We can then proceed with the encoding of the pre-conditions. We write function PreCond that checks whether the pre-conditions of a locution are satisfied, given a current dialectical obligations store DOS and a current set Γ of shallowly embedded formulas that represent the encoded world knowledge of layer L2.1.

The post-conditions are encoded with the GammaAdd function, that takes a locution and gives the set of formulas representing its post-conditions. At this point, in the axiomatic semantics of the paper the postconditions of question and challenge contain a formula (∃Δ ∈ A) Done [justify(Pi, Δ ⊢+ ϕ)], which means that the relevant justify locution is uttered. However, we think that this would be better handled by combination rules or operational semantics, and the justify locution cannot have been uttered already when the post-conditions of question and challenge are imposed. For this reason, we simplified the post-conditions of these two locutions.

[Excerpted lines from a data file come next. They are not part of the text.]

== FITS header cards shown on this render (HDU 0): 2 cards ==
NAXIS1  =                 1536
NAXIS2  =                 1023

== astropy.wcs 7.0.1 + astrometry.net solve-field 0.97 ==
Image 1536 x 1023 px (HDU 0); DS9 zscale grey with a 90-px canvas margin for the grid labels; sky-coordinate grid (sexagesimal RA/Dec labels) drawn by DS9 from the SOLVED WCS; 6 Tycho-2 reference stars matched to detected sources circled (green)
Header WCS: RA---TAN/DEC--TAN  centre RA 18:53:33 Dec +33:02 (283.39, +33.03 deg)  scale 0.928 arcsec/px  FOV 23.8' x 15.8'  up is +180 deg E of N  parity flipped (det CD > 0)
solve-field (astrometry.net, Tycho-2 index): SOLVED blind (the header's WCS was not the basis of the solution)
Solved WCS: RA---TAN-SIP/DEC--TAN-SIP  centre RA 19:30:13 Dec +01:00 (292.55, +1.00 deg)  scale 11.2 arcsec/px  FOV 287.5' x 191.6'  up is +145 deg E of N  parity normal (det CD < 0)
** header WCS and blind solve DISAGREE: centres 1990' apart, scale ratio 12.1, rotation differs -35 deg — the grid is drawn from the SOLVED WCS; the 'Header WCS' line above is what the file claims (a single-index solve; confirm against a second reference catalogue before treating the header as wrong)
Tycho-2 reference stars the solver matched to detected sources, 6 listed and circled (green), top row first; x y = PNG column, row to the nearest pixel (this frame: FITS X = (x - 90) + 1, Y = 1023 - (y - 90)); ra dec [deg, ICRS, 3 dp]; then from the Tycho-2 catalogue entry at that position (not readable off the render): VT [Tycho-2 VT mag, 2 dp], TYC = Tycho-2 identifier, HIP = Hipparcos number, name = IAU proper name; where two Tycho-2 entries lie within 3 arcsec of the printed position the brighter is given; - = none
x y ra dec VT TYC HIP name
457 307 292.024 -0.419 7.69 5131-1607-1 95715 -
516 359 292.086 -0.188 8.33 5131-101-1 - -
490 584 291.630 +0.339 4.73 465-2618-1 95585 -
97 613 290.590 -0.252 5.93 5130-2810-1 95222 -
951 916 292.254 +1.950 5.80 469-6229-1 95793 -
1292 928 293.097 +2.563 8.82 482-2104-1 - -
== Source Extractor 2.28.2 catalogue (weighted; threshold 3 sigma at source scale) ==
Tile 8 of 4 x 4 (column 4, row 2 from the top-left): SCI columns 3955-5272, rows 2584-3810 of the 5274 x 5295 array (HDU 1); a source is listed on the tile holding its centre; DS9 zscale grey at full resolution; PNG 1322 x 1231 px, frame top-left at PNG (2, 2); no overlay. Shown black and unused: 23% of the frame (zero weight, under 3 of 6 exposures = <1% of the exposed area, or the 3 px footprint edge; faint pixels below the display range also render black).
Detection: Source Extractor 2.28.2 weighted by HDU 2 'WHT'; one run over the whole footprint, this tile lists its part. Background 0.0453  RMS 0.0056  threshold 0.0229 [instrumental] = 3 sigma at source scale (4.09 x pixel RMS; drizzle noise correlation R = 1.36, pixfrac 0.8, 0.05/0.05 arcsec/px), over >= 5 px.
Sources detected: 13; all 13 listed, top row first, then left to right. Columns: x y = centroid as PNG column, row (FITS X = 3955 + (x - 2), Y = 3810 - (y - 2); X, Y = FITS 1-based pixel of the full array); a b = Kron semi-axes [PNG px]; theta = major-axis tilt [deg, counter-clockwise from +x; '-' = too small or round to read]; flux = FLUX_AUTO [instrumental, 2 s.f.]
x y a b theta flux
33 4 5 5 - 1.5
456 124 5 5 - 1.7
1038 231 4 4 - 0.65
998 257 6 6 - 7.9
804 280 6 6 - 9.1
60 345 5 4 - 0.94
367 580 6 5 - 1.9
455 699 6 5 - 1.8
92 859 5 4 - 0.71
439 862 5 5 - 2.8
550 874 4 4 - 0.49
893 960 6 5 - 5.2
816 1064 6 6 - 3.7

The actual evolution of the set of formulas Γ is encoded by GammaUpdate, that outputs the updated set of formulas Γ′ given a current locution and a current set of formulas Γ. It does so by including (1) the new formulas added with GammaAdd, (2) the formulas that are already in Γ and are consistent with (1), and (3) the relevant MapDone formula for the current locution.

A FatioState is defined as a triple (FatioL list, DOS list, Γ). The function FatioCheck goes from one FatioState to the next by executing its first locution, and the function FatioCheckRec executes an entire dialogue by a series of recursive calls, and outputs True if the final state is successful, that is, the pre-conditions of each executed locution are satisfied after having imposed the post-conditions of the previous locution.